Tracking and counteracting malware like Bifrost is crucial to safeguarding sensitive data and preserving the integrity of computer systems. This also helps minimize the likelihood of unauthorized access and subsequent harm.
Palo Alto Networks customers are better protected from the threats discussed in this article through our Next-Generation Firewall with Cloud-Delivered Security Services, including Advanced WildFire, Advanced URL Filtering and DNS Security. Cortex XDR can help detect and prevent Bifrost and related malicious behavior.

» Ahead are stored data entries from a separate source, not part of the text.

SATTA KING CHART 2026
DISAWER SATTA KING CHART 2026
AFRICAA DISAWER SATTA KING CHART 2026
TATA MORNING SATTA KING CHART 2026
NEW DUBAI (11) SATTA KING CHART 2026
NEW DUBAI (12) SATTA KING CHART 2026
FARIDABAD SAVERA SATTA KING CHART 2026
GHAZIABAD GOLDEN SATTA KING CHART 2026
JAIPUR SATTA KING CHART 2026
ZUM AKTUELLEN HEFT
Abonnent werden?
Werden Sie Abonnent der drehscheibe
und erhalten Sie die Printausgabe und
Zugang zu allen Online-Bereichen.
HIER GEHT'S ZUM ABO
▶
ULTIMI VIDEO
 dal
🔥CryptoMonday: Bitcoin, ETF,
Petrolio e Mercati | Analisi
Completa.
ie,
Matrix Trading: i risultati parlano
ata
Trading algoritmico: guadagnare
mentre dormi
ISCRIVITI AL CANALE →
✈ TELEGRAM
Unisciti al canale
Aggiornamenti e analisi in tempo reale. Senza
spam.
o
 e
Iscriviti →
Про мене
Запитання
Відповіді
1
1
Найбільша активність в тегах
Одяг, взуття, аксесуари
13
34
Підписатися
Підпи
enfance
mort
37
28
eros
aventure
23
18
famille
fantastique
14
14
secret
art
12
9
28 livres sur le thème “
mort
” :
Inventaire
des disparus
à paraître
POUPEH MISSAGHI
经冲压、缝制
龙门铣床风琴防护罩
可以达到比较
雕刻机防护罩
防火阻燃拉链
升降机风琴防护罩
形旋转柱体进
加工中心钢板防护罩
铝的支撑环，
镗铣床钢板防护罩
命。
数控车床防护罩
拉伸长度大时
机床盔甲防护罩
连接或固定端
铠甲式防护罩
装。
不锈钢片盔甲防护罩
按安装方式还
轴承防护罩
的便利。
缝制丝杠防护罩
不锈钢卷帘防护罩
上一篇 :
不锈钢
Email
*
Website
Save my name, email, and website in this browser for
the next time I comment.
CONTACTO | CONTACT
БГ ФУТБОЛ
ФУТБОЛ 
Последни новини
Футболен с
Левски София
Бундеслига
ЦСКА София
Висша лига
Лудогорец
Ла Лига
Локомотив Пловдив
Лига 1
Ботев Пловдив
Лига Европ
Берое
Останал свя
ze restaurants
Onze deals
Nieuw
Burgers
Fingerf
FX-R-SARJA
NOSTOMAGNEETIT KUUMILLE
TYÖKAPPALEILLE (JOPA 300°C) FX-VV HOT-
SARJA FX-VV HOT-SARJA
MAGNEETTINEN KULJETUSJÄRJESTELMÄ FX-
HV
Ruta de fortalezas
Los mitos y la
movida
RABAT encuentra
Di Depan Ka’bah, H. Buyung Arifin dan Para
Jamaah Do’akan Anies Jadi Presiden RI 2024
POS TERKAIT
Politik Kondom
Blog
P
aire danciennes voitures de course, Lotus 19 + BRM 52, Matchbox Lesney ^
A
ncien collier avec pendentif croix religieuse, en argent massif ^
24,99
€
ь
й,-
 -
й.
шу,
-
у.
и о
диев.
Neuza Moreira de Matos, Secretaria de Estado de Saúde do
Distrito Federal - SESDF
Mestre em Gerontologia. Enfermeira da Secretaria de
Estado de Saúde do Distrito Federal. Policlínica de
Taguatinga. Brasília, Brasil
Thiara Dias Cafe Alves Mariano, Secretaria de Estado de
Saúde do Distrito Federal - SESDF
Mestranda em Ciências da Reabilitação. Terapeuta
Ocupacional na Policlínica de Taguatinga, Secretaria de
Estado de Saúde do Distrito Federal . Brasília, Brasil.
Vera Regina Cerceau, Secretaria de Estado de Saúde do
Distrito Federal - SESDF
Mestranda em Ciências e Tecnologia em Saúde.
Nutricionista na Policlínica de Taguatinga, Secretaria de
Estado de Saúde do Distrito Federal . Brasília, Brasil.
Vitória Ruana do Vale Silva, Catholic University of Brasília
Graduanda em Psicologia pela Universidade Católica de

If you think you might have been compromised or have an urgent matter, contact the Unit 42 Incident Response team or call:
- North America Toll-Free: 866.486.4842 (866.4.UNIT42)
- EMEA: +31.20.299.3130
- APAC: +65.6983.8730
- Japan: +81.50.1790.0200
Palo Alto Networks has shared our findings with our fellow Cyber Threat Alliance (CTA) members. CTA members use this intelligence to rapidly deploy protections to their customers and to systematically disrupt malicious cyber actors. Learn more about the Cyber Threat Alliance.
Acknowledgments
We would like to thank Bradley Duncan for his valuable input and suggestions that helped shape up this article.
Indicators of Compromise
Malware Samples
SHA256 Hash | Architecture |
8e85cb6f2215999dc6823ea3982ff4376c2cbea53286e95ed00250a4a2fe4729 | x86 |
2aeb70f72e87a1957e3bc478e1982fe608429cad4580737abe58f6d78a626c05 | ARM |
Domain and IP Addresses
- download.vmfare[.]com
- 45.91.82[.]127
Additional Resources
- Report on APT Attacks by BlackTech [PDF] — NTT Security Holdings Corporation, Japan SOC
Updated March 21, 2024, at 9:05 a.m. PT to add DNS Security.